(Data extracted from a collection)
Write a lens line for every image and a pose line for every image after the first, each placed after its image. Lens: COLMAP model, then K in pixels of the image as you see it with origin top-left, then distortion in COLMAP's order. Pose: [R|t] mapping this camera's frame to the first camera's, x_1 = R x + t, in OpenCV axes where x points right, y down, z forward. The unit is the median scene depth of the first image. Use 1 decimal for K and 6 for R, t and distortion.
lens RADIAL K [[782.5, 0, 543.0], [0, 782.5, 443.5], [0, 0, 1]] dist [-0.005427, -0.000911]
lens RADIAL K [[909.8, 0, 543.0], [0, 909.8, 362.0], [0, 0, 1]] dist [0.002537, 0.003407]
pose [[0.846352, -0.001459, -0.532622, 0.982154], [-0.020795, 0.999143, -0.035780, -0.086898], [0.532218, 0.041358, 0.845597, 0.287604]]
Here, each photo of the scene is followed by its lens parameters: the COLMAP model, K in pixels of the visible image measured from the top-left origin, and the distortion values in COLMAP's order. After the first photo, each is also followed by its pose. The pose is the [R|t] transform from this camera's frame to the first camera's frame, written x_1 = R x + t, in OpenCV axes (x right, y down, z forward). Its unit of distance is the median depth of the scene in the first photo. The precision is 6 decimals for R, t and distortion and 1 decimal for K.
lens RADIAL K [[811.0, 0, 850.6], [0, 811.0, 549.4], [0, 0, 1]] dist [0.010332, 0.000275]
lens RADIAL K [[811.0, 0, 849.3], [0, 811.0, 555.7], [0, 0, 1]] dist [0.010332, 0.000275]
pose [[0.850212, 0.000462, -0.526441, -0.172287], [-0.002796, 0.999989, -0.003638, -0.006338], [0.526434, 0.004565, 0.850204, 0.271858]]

Aim of the exercise: Each line above is to be restated exactly.

Result of this exercise:
Write a lens line for every image and a pose line for every image after the first, each placed after its image. Lens: COLMAP model, then K in pixels of the image as you see it with origin top-left, then distortion in COLMAP's order. Pose: [R|t] mapping this camera's frame to the first camera's, x_1 = R x + t, in OpenCV axes where x points right, y down, z forward. The unit is the median scene depth of the first image. Use 1 decimal for K and 6 for R, t and distortion.
lens RADIAL K [[782.5, 0, 543.0], [0, 782.5, 443.5], [0, 0, 1]] dist [-0.005427, -0.000911]
lens RADIAL K [[909.8, 0, 543.0], [0, 909.8, 362.0], [0, 0, 1]] dist [0.002537, 0.003407]
pose [[0.846352, -0.001459, -0.532622, 0.982154], [-0.020795, 0.999143, -0.035780, -0.086898], [0.532218, 0.041358, 0.845597, 0.287604]]
Here, each photo of the scene is followed by its lens parameters: the COLMAP model, K in pixels of the visible image measured from the top-left origin, and the distortion values in COLMAP's order. After the first photo, each is also followed by its pose. The pose is the [R|t] transform from this camera's frame to the first camera's frame, written x_1 = R x + t, in OpenCV axes (x right, y down, z forward). Its unit of distance is the median depth of the scene in the first photo. The precision is 6 decimals for R, t and distortion and 1 decimal for K.
lens RADIAL K [[811.0, 0, 850.6], [0, 811.0, 549.4], [0, 0, 1]] dist [0.010332, 0.000275]
lens RADIAL K [[811.0, 0, 849.3], [0, 811.0, 555.7], [0, 0, 1]] dist [0.010332, 0.000275]
pose [[0.850212, 0.000462, -0.526441, -0.172287], [-0.002796, 0.999989, -0.003638, -0.006338], [0.526434, 0.004565, 0.850204, 0.271858]]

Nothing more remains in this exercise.